▸ **TASK INSTRUCTIONS**: Write out the lines below as a numbered list, from the first line up to and including the line containing "v(44.38, -44.01) *", leaving out blank lines and pictures.

▸ **MATERIAL SUPPLIED**:
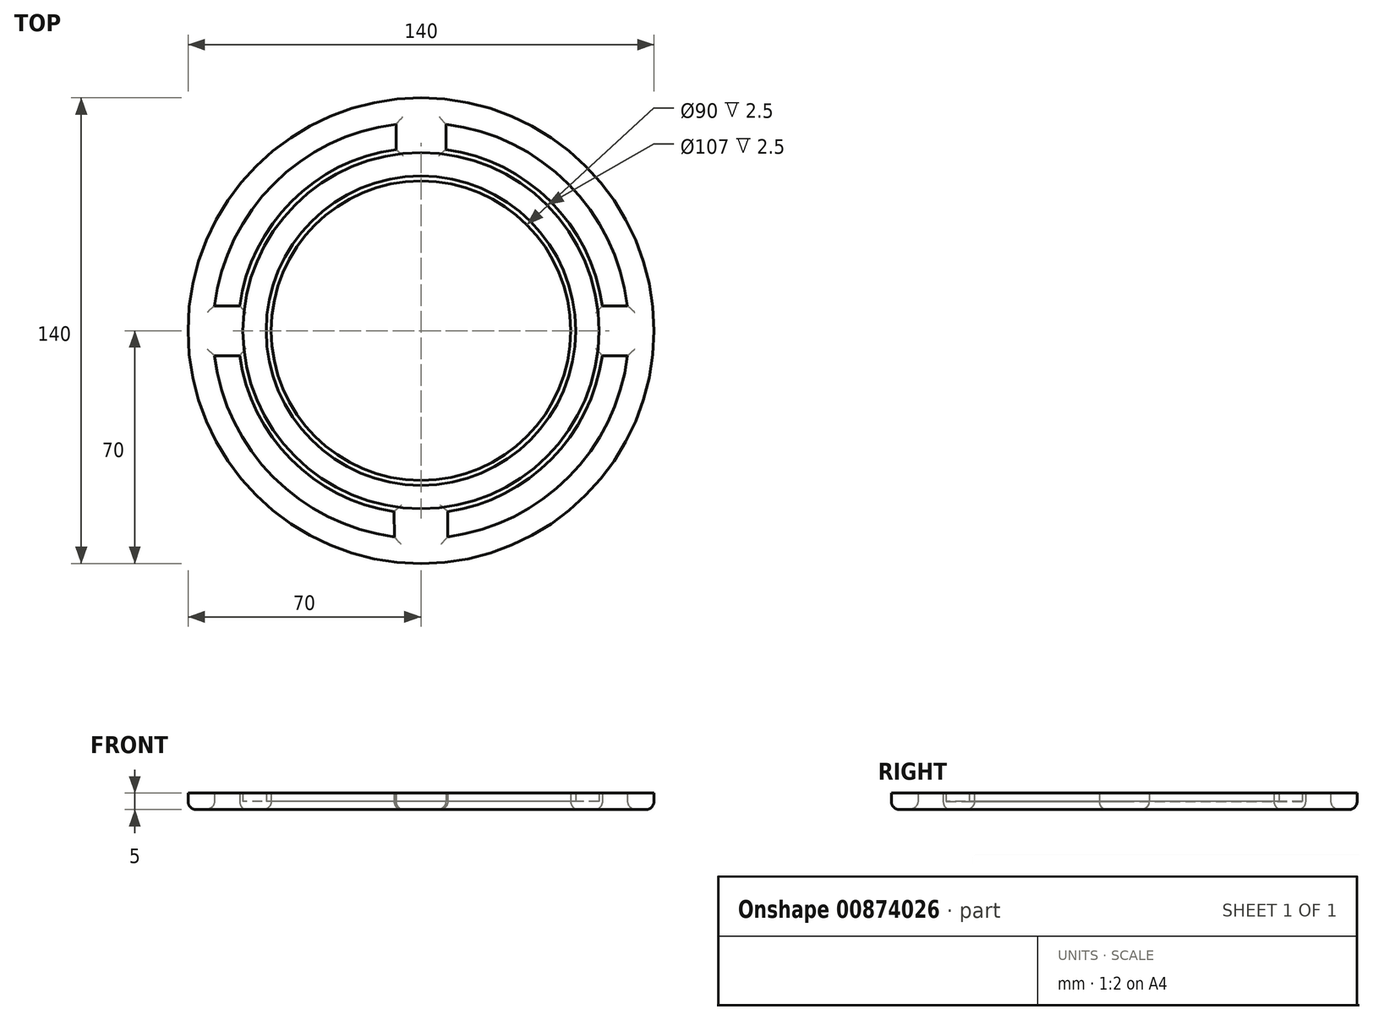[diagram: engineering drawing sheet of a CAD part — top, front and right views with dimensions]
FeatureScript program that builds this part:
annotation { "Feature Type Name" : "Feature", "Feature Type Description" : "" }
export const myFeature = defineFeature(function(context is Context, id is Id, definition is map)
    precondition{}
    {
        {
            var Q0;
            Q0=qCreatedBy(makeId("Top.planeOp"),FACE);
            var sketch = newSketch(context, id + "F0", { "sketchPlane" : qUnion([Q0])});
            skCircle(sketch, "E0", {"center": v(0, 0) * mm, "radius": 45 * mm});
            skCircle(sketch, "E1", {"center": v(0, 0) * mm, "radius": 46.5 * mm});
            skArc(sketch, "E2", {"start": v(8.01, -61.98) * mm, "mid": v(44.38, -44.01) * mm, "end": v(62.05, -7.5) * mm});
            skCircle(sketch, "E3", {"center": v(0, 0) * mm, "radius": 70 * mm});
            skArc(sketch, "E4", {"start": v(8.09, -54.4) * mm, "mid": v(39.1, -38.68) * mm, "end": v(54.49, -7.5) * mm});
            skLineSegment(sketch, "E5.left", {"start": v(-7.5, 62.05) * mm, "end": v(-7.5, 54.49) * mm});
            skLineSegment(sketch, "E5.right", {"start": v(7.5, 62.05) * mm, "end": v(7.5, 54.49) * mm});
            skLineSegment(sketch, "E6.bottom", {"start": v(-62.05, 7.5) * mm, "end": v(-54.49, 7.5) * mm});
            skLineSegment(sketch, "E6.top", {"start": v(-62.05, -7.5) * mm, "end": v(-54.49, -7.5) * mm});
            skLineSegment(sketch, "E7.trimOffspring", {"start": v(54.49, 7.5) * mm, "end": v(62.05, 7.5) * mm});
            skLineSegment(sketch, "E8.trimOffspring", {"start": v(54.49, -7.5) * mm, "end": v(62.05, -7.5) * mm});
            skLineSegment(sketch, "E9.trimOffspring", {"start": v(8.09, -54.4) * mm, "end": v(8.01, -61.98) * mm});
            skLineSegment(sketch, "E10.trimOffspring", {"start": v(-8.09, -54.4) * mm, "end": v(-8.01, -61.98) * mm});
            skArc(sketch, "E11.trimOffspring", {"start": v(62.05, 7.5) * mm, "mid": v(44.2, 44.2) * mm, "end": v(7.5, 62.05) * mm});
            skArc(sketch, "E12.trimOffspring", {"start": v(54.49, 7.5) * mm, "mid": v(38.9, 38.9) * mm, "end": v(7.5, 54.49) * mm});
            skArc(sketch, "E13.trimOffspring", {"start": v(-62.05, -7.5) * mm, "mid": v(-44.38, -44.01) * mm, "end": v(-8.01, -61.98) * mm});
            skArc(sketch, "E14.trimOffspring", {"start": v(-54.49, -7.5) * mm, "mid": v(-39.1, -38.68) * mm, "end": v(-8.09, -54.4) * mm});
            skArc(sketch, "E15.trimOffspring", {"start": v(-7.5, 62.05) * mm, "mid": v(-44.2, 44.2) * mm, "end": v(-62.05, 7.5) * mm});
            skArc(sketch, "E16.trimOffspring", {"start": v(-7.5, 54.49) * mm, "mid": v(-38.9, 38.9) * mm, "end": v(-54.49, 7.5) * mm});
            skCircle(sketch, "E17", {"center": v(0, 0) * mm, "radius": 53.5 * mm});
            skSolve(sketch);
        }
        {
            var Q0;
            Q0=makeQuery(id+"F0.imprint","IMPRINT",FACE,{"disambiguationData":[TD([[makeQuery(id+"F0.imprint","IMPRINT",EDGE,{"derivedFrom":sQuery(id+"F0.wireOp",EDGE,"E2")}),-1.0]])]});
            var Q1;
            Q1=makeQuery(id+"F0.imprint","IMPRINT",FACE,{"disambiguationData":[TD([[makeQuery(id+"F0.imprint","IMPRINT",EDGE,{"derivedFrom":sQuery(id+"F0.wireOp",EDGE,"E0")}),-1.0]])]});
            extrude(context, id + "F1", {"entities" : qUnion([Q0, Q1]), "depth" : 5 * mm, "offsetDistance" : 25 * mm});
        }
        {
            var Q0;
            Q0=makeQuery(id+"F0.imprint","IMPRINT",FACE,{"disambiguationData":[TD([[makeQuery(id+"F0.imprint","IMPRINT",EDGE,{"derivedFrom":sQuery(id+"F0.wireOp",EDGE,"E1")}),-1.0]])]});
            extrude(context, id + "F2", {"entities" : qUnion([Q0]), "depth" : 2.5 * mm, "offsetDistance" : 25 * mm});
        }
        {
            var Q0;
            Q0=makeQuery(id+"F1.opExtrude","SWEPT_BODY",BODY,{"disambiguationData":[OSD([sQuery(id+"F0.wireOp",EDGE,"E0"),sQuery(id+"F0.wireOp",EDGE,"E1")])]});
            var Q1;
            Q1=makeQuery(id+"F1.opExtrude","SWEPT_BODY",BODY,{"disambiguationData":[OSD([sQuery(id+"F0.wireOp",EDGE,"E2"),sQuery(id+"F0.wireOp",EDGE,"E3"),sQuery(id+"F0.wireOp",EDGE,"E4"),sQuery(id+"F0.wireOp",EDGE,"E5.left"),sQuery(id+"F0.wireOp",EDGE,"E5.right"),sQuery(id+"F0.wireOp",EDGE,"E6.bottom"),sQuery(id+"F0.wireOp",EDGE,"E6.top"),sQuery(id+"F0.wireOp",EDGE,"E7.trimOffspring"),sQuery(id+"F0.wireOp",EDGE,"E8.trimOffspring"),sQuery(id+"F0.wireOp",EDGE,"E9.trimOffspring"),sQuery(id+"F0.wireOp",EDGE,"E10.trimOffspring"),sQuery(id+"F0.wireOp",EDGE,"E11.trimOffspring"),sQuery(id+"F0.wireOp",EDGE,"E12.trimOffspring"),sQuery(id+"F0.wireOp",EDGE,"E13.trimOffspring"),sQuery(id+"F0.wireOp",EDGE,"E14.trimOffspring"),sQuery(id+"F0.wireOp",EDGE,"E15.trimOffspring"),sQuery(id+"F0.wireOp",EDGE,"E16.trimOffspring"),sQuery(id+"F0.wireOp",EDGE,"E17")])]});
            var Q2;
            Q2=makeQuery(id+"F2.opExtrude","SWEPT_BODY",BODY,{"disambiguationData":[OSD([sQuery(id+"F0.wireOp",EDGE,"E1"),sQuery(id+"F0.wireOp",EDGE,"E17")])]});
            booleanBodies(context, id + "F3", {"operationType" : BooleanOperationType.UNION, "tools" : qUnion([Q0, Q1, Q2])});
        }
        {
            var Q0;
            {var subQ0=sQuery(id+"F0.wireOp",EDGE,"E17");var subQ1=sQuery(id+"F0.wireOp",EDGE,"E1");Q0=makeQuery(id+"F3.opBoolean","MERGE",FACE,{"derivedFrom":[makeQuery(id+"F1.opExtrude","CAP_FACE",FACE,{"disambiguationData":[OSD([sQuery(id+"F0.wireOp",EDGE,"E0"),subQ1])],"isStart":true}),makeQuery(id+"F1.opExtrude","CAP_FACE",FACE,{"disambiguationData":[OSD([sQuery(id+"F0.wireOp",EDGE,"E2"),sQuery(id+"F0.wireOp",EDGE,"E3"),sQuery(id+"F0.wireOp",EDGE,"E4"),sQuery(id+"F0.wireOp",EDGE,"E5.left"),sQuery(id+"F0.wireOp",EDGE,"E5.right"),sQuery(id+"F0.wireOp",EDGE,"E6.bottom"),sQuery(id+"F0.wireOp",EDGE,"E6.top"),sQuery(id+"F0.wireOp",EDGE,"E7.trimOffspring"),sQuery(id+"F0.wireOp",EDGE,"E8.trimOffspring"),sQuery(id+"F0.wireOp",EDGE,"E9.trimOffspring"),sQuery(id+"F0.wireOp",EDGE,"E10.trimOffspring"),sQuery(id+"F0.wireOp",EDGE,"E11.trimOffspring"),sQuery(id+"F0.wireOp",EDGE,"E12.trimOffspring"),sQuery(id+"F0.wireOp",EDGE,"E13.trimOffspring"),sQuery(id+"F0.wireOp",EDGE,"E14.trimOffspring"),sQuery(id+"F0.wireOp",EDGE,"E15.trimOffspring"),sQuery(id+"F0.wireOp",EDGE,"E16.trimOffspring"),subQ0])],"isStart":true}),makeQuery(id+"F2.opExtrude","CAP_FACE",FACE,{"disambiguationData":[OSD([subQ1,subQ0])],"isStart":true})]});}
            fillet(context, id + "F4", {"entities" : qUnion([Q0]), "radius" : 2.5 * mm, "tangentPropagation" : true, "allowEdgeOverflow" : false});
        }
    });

▸ **THE SOLUTION**:
1. [diagram: engineering drawing sheet of a CAD part — top, front and right views with dimensions]
2. FeatureScript program that builds this part:
3. annotation { "Feature Type Name" : "Feature", "Feature Type Description" : "" }
4. export const myFeature = defineFeature(function(context is Context, id is Id, definition is map)
5.     precondition{}
6.     {
7.         {
8.             var Q0;
9.             Q0=qCreatedBy(makeId("Top.planeOp"),FACE);
10.             var sketch = newSketch(context, id + "F0", { "sketchPlane" : qUnion([Q0])});
11.             skCircle(sketch, "E0", {"center": v(0, 0) * mm, "radius": 45 * mm});
12.             skCircle(sketch, "E1", {"center": v(0, 0) * mm, "radius": 46.5 * mm});
13.             skArc(sketch, "E2", {"start": v(8.01, -61.98) * mm, "mid": v(44.38, -44.01) * mm, "end": v(62.05, -7.5) * mm});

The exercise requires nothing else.